Forensic linguistic analysis is unlike fingerprint identification, ballistics identification or even voice spectrograph where the subject of that analysis is considered by the scientific community to be a unique characteristic. Further, once a similarity or dissimilarity is found, the forensic linguistic analyst uses his subjective judgment and expertise to assign a weight of significance to each particular difference, thus giving rise to an element of speculation which is not present in the other mentioned tests. The potential for the jury to be mislead by the use of a linguistic analysis is ever present.
Finally, this Court is cognizant of another danger present in the use of the linguistic method, namely the problem of determining authorship in a questioned document. The questioned document or sample could have been copied from another source, dictated by another person, or deliberately disguised in an attempt to imitate distinctive styles which would implicate a third person. See Testimony of Furgerson, Transcript, June 8, 1982, at 57.

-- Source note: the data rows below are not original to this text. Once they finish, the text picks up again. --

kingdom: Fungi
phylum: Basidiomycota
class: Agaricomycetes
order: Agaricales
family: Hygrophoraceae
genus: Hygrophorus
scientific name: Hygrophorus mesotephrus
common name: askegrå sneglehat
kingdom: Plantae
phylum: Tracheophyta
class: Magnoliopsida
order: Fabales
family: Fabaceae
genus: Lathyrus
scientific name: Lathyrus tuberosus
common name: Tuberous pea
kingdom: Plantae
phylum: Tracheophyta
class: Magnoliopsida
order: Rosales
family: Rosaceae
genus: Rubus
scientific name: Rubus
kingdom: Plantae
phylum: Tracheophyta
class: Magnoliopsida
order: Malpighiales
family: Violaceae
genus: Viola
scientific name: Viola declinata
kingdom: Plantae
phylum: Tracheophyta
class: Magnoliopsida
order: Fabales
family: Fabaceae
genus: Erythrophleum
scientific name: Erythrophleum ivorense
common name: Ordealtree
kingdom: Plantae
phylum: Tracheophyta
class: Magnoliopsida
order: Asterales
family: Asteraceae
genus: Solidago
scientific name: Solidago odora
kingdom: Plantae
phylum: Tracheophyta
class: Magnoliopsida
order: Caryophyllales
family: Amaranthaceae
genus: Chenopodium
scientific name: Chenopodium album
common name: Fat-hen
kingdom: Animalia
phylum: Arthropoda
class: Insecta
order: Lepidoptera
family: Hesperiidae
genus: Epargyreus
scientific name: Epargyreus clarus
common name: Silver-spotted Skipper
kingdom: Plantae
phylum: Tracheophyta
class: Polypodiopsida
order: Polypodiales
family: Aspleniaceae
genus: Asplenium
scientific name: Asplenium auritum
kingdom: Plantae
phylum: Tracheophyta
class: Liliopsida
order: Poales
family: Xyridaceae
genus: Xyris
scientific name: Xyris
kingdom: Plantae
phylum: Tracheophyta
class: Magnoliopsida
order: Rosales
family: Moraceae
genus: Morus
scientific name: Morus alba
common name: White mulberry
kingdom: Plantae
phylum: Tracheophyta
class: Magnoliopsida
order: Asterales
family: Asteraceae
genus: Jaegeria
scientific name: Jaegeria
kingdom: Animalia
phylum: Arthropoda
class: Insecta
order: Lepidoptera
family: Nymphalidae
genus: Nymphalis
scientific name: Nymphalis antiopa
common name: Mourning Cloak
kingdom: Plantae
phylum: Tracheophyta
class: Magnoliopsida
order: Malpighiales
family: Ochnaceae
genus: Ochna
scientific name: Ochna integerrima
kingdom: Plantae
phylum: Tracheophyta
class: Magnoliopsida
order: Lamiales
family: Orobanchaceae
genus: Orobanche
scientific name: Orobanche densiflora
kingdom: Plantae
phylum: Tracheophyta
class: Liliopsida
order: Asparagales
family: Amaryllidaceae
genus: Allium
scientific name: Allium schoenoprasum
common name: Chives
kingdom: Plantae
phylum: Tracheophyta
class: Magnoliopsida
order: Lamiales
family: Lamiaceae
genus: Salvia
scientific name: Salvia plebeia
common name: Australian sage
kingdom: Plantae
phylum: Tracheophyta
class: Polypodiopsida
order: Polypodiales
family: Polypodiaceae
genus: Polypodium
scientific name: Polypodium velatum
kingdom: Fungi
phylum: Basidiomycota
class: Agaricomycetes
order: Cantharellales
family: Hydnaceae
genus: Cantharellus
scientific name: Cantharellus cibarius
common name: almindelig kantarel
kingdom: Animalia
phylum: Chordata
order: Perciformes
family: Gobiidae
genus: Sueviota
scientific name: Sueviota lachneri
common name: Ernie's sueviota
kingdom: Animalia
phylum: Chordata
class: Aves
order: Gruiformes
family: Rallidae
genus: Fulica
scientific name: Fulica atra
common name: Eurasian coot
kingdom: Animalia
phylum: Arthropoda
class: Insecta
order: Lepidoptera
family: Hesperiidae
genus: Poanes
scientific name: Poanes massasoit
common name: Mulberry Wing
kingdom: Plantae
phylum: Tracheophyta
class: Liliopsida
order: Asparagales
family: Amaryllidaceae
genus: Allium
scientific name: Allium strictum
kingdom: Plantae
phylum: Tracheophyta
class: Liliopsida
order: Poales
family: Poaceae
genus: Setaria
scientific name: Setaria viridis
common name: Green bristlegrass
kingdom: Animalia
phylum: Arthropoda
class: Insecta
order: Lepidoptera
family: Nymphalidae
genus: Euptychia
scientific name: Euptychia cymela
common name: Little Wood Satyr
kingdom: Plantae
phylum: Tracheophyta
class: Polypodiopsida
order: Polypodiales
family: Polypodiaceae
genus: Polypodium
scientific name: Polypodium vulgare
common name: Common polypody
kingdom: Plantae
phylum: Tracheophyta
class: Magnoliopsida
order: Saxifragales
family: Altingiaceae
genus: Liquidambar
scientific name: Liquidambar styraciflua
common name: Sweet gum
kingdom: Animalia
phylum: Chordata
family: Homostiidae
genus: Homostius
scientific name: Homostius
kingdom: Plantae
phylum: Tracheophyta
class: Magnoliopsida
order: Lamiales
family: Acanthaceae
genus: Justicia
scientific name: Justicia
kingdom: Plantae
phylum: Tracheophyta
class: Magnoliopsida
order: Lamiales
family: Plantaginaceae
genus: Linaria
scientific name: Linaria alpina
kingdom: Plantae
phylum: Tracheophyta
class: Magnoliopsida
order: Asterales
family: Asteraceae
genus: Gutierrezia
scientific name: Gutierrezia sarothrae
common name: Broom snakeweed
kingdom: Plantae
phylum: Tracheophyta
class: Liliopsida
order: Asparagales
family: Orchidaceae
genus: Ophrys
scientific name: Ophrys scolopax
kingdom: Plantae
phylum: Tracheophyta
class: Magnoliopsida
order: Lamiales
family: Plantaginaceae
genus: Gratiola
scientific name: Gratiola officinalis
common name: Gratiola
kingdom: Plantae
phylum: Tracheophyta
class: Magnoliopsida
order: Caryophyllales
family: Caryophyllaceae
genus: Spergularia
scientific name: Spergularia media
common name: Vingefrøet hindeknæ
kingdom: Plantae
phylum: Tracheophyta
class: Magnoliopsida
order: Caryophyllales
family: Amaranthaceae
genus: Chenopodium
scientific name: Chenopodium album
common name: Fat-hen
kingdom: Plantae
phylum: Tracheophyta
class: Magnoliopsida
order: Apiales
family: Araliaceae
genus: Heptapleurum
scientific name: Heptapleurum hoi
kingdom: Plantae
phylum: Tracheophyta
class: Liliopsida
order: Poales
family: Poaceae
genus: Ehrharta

In summary, this Court has exercised its discretion and holds that linguistic analysis is not admissible in the instant case, with or without the use of expert testimony. It is inadmissible as expert testimony because the method has not been shown to be trustworthy, reliable, accurate, or conforming to a generally accepted scientific theory. The probative value of the testimony is outweighed by the potential that the jury will be mislead and defendant's right to a fair trial is further jeopardized by the undue weight such testimony would carry with the jurors, which would result in possible mistake or confusion.
The evidence is also inadmissible without the aid of an expert. Dr. Miron concedes that such testimony could not be evaluated properly by the jury without the aid of an expert. The evidence itself is inherently untrustworthy, and this inherent defect cannot be cured by presenting the testimony without the aid of an expert.
The Court therefore denies the request of the Government for additional handwriting exemplars; and after exercising its discretion, the Court holds that the Government's Motion in Limine is also denied, and the Government will not be permitted to introduce known exemplars of the Defendant's writings for the purposes of stylistic comparisons with the anonymous communications.